## Problem description:
Decide whether each statement agrees with the passage on May 14 media coverage, answering yes or no and quoting the deciding words of the passage. 1. The writer has read the phrase "refugee camp" in the coverage. 2. The writer claims to be a professor from Georgia. 3. The writer offers rhetoric and urban legend.

## Given passage:

Trackbacked at AbbaGav:
There’s been a good deal of international media coverage of the terrible condition of Palestine, and of Palestinians, on May 14th. What is so important about May 14? I’ve read words such as “refugee camp”, “establishment of Israel“, “displacement”, “58th anniversary of ‘al-Nakba,’ or ‘the catastrophe’”. One can’t help but wonder why mean old Israel is beating up on poor Palestine – until you study historical fact.
That’s where I come in. I know you’re not going to take the time to do this yourself. You’re not going to hear or read any of this in the mainstream media. Acedemia is not going to teach any of this. So I, a dumb redneck from Georgia, will try and teach you a fact or two. Not rhetoric or urban legend, but undebatable facts.

Transcribed page contents

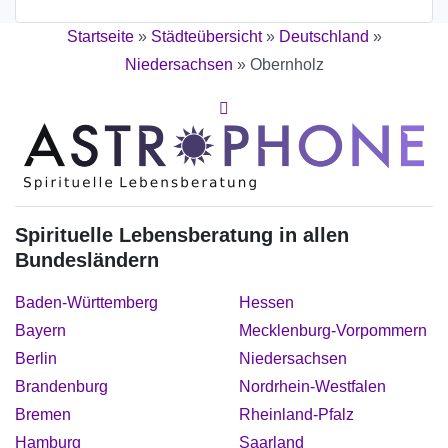
Startseite
»
Städteübersicht
»
Deutschland
»
Niedersachsen
»
Obernholz
Spirituelle Lebensberatung in allen
Bundesländern
Baden-Württemberg
Hessen
Bayern
Mecklenburg-Vorpommern
Berlin
Niedersachsen
Brandenburg
Nordrhein-Westfalen
Bremen
Rheinland-Pfalz
Hamburg
Saarland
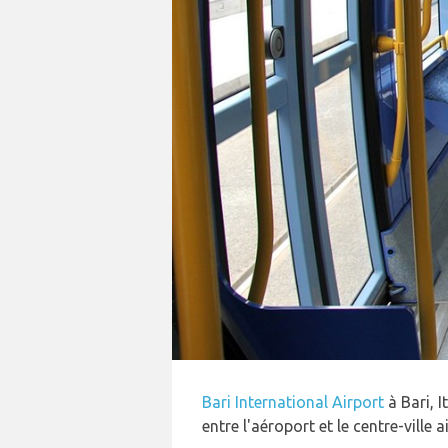
Bari International Airport
à Bari, I
entre l'aéroport et le centre-ville 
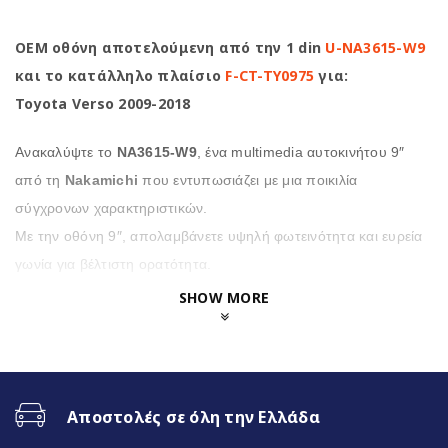
OEM οθόνη αποτελούμενη από την 1 din
U-NA3615-W9
και το κατάλληλο πλαίσιο
F-CT-TY0975
για:
Toyota Verso 2009-2018
Ανακαλύψτε το
NA3615-W9
, ένα multimedia αυτοκινήτου 9″
από τη
Nakamichi
που εντυπωσιάζει με μια ποικιλία
σύγχρονων χαρακτηριστικών.
Με την οθόνη 9″, απολαμβάνετε υψηλή φωτεινότητα και ευρεία
γωνία για βέλτιστη ορατότητα.
SHOW MORE
Επιπλέον η
NA3615-W9
προσφέρει μια σειρά από
χρήσιμες λειτουργίες, όπως κάμερα οπισθοποροείας
υψηλής ανάλυσης και πολύχρωμο φωτισμό
πληκτρολογίου για μια προσωπική πινελιά,
Αποστολές σε όλη την Ελλάδα
υποστηρίζει τόσο το Carplay™ όσο και το Android Auto™,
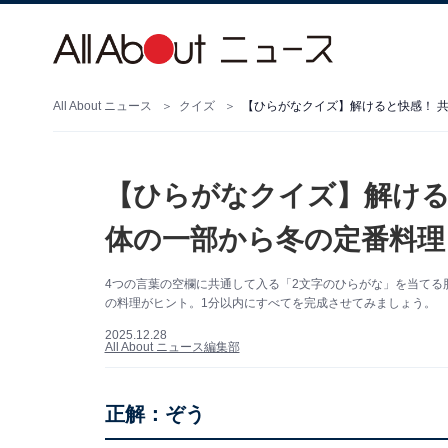
All About ニュース
クイズ
【ひらがなクイズ】解けると快感！ 共
【ひらがなクイズ】解ける
体の一部から冬の定番料理
4つの言葉の空欄に共通して入る「2文字のひらがな」を当てる
の料理がヒント。1分以内にすべてを完成させてみましょう。
2025.12.28
All About ニュース編集部
正解：ぞう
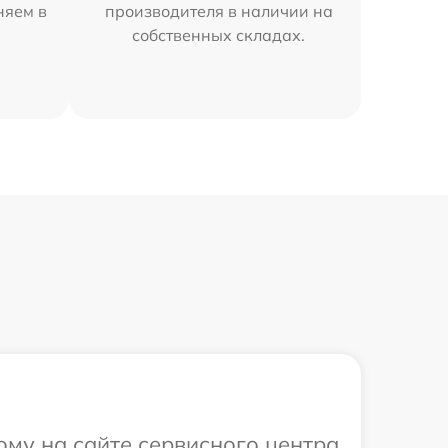
няем в
производителя в наличии на
собственных складах.
ому на сайте сервисного центра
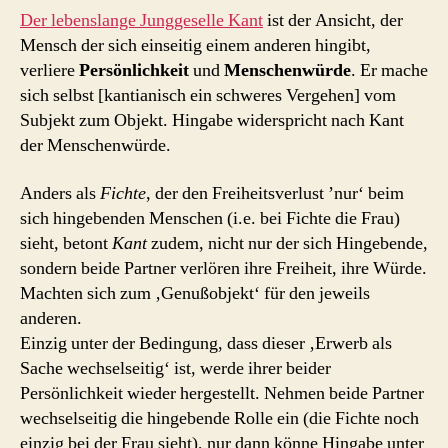
Der lebenslange Junggeselle Kant
ist der Ansicht, der
Mensch der sich einseitig einem anderen hingibt,
verliere
Persönlichkeit
und
Menschenwürde
. Er mache
sich selbst [kantianisch ein schweres Vergehen] vom
Subjekt zum Objekt. Hingabe widerspricht nach Kant
der Menschenwürde.
Anders als
Fichte
, der den Freiheitsverlust ’nur‘ beim
sich hingebenden Menschen (i.e. bei Fichte die Frau)
sieht, betont
Kant
zudem, nicht nur der sich Hingebende,
sondern beide Partner verlören ihre Freiheit, ihre Würde.
Machten sich zum ‚Genußobjekt‘ für den jeweils
anderen.
Einzig unter der Bedingung, dass dieser ‚Erwerb als
Sache wechselseitig‘ ist, werde ihrer beider
Persönlichkeit wieder hergestellt. Nehmen beide Partner
wechselseitig die hingebende Rolle ein (die Fichte noch
einzig bei der Frau sieht), nur dann könne Hingabe unter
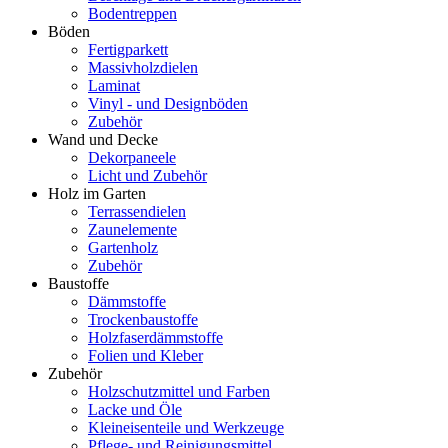
Bodentreppen
Böden
Fertigparkett
Massivholzdielen
Laminat
Vinyl - und Designböden
Zubehör
Wand und Decke
Dekorpaneele
Licht und Zubehör
Holz im Garten
Terrassendielen
Zaunelemente
Gartenholz
Zubehör
Baustoffe
Dämmstoffe
Trockenbaustoffe
Holzfaserdämmstoffe
Folien und Kleber
Zubehör
Holzschutzmittel und Farben
Lacke und Öle
Kleineisenteile und Werkzeuge
Pflege- und Reinigungsmittel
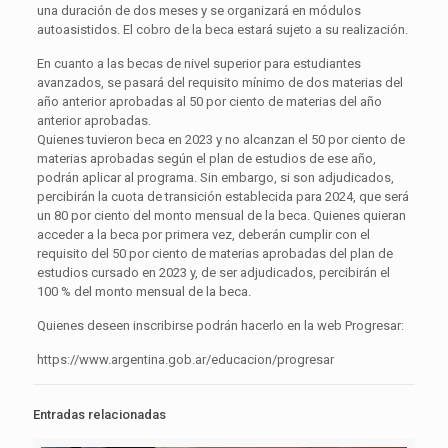
una duración de dos meses y se organizará en módulos
autoasistidos. El cobro de la beca estará sujeto a su realización.
En cuanto a las becas de nivel superior para estudiantes
avanzados, se pasará del requisito mínimo de dos materias del
año anterior aprobadas al 50 por ciento de materias del año
anterior aprobadas.
Quienes tuvieron beca en 2023 y no alcanzan el 50 por ciento de
materias aprobadas según el plan de estudios de ese año,
podrán aplicar al programa. Sin embargo, si son adjudicados,
percibirán la cuota de transición establecida para 2024, que será
un 80 por ciento del monto mensual de la beca. Quienes quieran
acceder a la beca por primera vez, deberán cumplir con el
requisito del 50 por ciento de materias aprobadas del plan de
estudios cursado en 2023 y, de ser adjudicados, percibirán el
100 % del monto mensual de la beca.
Quienes deseen inscribirse podrán hacerlo en la web Progresar:
https://www.argentina.gob.ar/educacion/progresar
Entradas relacionadas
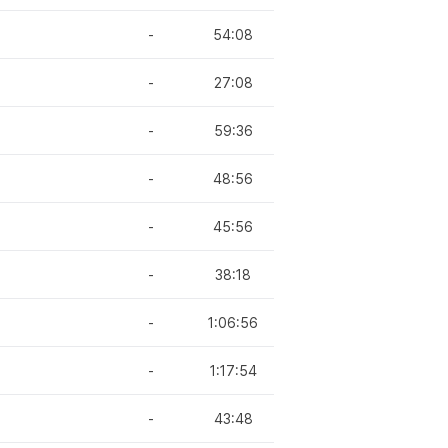
-
54:08
-
27:08
-
59:36
-
48:56
-
45:56
-
38:18
-
1:06:56
-
1:17:54
-
43:48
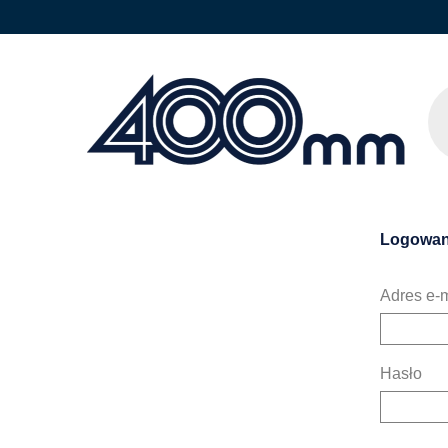
Logowan
Adres e-m
Hasło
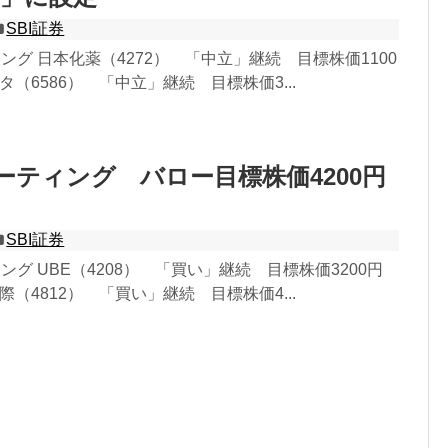
SBI証券
ィング 日本化薬（4272） 「中立」継続 目標株価1100
キタ（6586） 「中立」継続 目標株価3...
レーティング バロー目標株価4200円
SBI証券
ング UBE（4208） 「買い」継続 目標株価3200円
国際（4812） 「買い」継続 目標株価4...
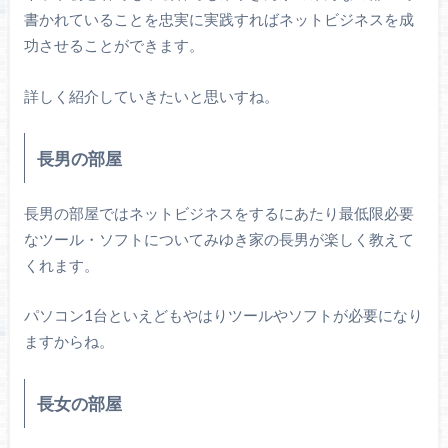
書かれていることを忠実に実践すればネットビジネスを成
功させることができます。
詳しく紹介していきたいと思いすね。
長男の部屋
長男の部屋ではネットビジネスをするにあたり最低限必要
なツール・ソフトについてみゆき家の長男が楽しく教えて
くれます。
パソコン1台といえどもやはりツールやソフトが必要になり
ますからね。
長女の部屋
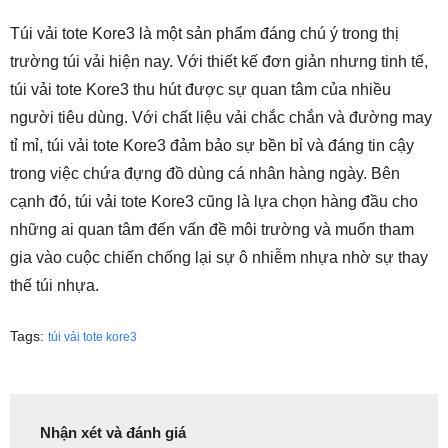
Túi vải tote Kore3 là một sản phẩm đáng chú ý trong thị
trường túi vải hiện nay. Với thiết kế đơn giản nhưng tinh tế,
túi vải tote Kore3 thu hút được sự quan tâm của nhiều
người tiêu dùng. Với chất liệu vải chắc chắn và đường may
tỉ mỉ, túi vải tote Kore3 đảm bảo sự bền bỉ và đáng tin cậy
trong việc chứa đựng đồ dùng cá nhân hàng ngày. Bên
cạnh đó, túi vải tote Kore3 cũng là lựa chọn hàng đầu cho
những ai quan tâm đến vấn đề môi trường và muốn tham
gia vào cuộc chiến chống lại sự ô nhiễm nhựa nhờ sự thay
thế túi nhựa.
Tags:
túi vải tote kore3
Nhận xét và đánh giá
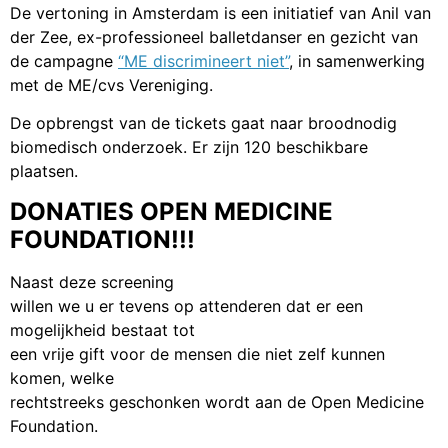
De vertoning in Amsterdam is een initiatief van Anil van
der Zee, ex-professioneel balletdanser en gezicht van
de campagne
“ME discrimineert niet”
, in samenwerking
met de ME/cvs Vereniging.
De opbrengst van de tickets gaat naar broodnodig
biomedisch onderzoek. Er zijn 120 beschikbare
plaatsen.
DONATIES OPEN MEDICINE
FOUNDATION!!!
Naast deze screening
willen we u er tevens op attenderen dat er een
mogelijkheid bestaat tot
een vrije gift voor de mensen die niet zelf kunnen
komen, welke
rechtstreeks geschonken wordt aan de Open Medicine
Foundation.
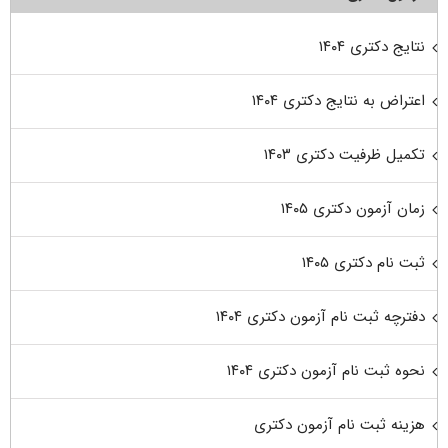
نتایج دکتری ۱۴۰۴
اعتراض به نتایج دکتری ۱۴۰۴
تکمیل ظرفیت دکتری ۱۴۰۳
زمان آزمون دکتری ۱۴۰۵
ثبت نام دکتری ۱۴۰۵
دفترچه ثبت نام آزمون دکتری ۱۴۰۴
نحوه ثبت نام آزمون دکتری ۱۴۰۴
هزینه ثبت نام آزمون دکتری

## Answer to this task:
1. Yes: "I’ve read words such as “refugee camp”"
2. No: "I, a dumb redneck from Georgia"
3. No: "Not rhetoric or urban legend, but undebatable facts."